### Extract:
★ ★ ★

On Wed, Jul 8, 2015 at 10:11 PM, Steev Klimaszewski <st...@gentoo.org>
wrote:

> On Wed, 2015-07-08 at 21:11 +0200, Tobias Klausmann wrote:
> > Hi!
> >
> > On Wed, 08 Jul 2015, Ciaran McCreesh wrote:
> > > On Wed, 8 Jul 2015 20:07:34 +0200
> > > Tobias Klausmann <klaus...@gentoo.org> wrote:
> > > > In essence, assuming we can "just scale" to make CI work is
> > > > ignoring the matter of the slower archs. And I suspect the "it
> > > > works on amd64, fuck everyone else" is not something we want to
> > > > pick as a motto.
> > >
> > > "It works on amd64 on a clean build system" is a heck of a lot better
> > > than "it may or may not work on one developer's heavily modified
> > > box"... The point of testing is not to catch all problems. It's just
> > > there to catch some simple screwups, cheaply.
> >
> > Agreed. Still, in my experience, problems that are not seen on
> > amd64 are the vast majority of timesinks. Usually, by the time
> > non-amd64 shows up on a non-security bug, the Basic Bullshitâ„¢ has
> > been sorted. And even if it isn't: Arches are usually quick to
> > point it out and the rest of arches move on to the next bug. The
> > truly arch-dependent bugs are what wastes my time:
> >
> > For example:
> >
> > - dependencies not being keyworded for arch or ~arch but only
> >   amd64/~amd64
> > - dependencies not even building on ~arch, but on ~amd64
> > - package assuming availability of gcc/ghc/Python-X.Y when
> >   arch/~arch only has something for <Y or <X
> > - my favourite: assuming udev is at version X for arch/~arch when
> >   it has been broken there for roughly twelve kernel versions due
> >   to udev/systemd upstream not caring. The information is one
> >   equery-y command line away, but no, let's file that bug.
> >
>
> That's a failing of the arch team or the committer then - or whomever
> keyworded the package without testing the dependencies.  That's why the
> keywording bugs happen when dependencies change - and yes, occasionally
> a dependency loses it's keywords and that may be where the issue comes
> from, I'm not sure.  This used to be watched very closely, but I believe
> the tool being used broke at some point.
>
> What exactly do you mean, it's just one command line away but let's file
> the bug - yes a bug SHOULD be filed, so that the people know of the
> issue so it doesn't get repeated, over and over.

★ ★ ★

### Problem:
Rewrite the email thread from the words "On Wed, Jul" through the words "as a motto.", putting "slogan" in place of "motto".

### Supplied material:
★ ★ ★

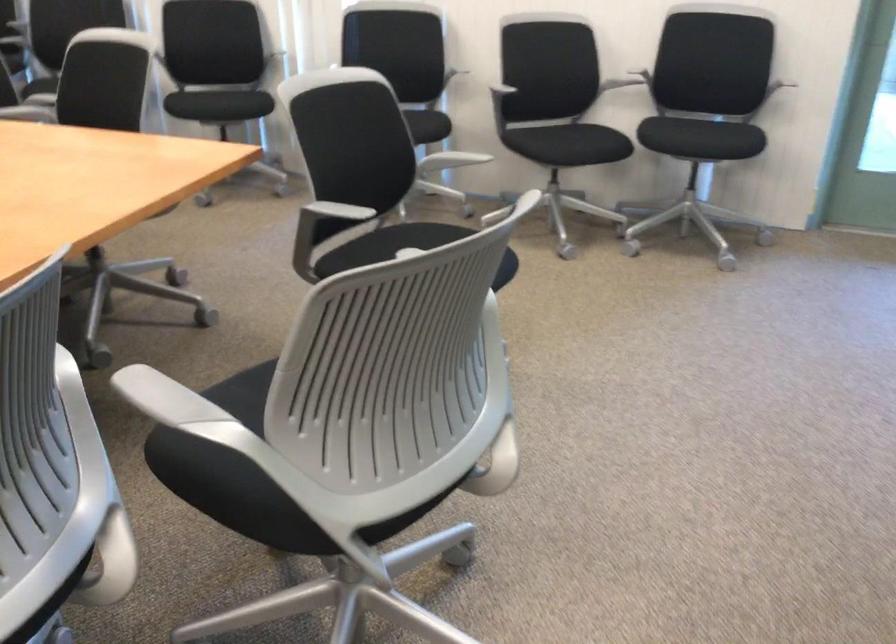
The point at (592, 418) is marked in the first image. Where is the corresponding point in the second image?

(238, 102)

★ ★ ★

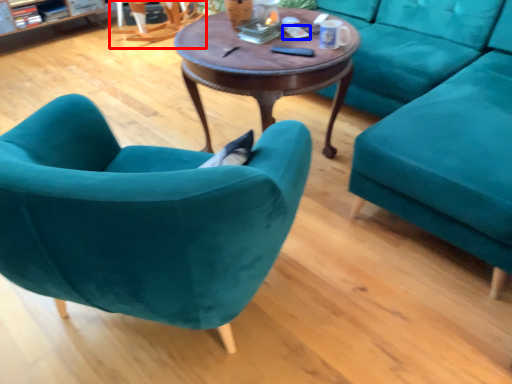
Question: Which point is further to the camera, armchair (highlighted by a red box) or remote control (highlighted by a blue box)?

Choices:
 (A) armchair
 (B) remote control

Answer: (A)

★ ★ ★

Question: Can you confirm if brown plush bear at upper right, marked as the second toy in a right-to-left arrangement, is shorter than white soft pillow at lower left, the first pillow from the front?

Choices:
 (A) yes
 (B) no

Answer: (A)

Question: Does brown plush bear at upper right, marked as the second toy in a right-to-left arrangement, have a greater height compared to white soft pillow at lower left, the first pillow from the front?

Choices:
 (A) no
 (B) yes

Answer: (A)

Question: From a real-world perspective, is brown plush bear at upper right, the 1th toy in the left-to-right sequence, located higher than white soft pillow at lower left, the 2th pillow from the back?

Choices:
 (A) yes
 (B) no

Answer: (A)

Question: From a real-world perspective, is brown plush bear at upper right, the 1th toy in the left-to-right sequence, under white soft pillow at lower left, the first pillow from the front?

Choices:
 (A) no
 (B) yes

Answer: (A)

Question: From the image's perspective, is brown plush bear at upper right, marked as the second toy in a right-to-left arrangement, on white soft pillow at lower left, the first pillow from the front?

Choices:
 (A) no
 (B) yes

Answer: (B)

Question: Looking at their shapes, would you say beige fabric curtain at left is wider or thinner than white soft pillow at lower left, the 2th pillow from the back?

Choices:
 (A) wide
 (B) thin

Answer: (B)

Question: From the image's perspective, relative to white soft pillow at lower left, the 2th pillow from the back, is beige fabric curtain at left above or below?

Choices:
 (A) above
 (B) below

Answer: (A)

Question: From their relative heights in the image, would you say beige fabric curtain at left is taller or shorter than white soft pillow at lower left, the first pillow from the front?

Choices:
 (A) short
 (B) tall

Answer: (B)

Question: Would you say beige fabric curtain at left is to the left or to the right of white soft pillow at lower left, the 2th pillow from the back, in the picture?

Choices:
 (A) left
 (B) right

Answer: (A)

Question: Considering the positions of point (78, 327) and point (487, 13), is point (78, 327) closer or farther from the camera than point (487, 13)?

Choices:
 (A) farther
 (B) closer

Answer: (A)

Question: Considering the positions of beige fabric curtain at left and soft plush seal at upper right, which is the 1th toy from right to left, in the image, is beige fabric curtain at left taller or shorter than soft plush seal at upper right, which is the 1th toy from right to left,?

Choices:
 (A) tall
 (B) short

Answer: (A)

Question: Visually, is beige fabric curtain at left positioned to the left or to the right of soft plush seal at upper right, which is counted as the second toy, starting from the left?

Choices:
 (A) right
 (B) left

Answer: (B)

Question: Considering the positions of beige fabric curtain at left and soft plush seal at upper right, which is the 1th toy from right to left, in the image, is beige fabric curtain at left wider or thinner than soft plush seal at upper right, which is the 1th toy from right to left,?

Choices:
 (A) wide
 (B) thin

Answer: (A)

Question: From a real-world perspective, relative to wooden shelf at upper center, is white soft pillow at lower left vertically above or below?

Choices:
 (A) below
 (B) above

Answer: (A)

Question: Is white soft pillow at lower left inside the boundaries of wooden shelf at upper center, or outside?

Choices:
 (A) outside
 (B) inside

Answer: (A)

★ ★ ★

### Answer below:
On Wed, Jul 8, 2015 at 10:11 PM, Steev Klimaszewski <st...@gentoo.org>
wrote:

> On Wed, 2015-07-08 at 21:11 +0200, Tobias Klausmann wrote:
> > Hi!
> >
> > On Wed, 08 Jul 2015, Ciaran McCreesh wrote:
> > > On Wed, 8 Jul 2015 20:07:34 +0200
> > > Tobias Klausmann <klaus...@gentoo.org> wrote:
> > > > In essence, assuming we can "just scale" to make CI work is
> > > > ignoring the matter of the slower archs. And I suspect the "it
> > > > works on amd64, fuck everyone else" is not something we want to
> > > > pick as a slogan.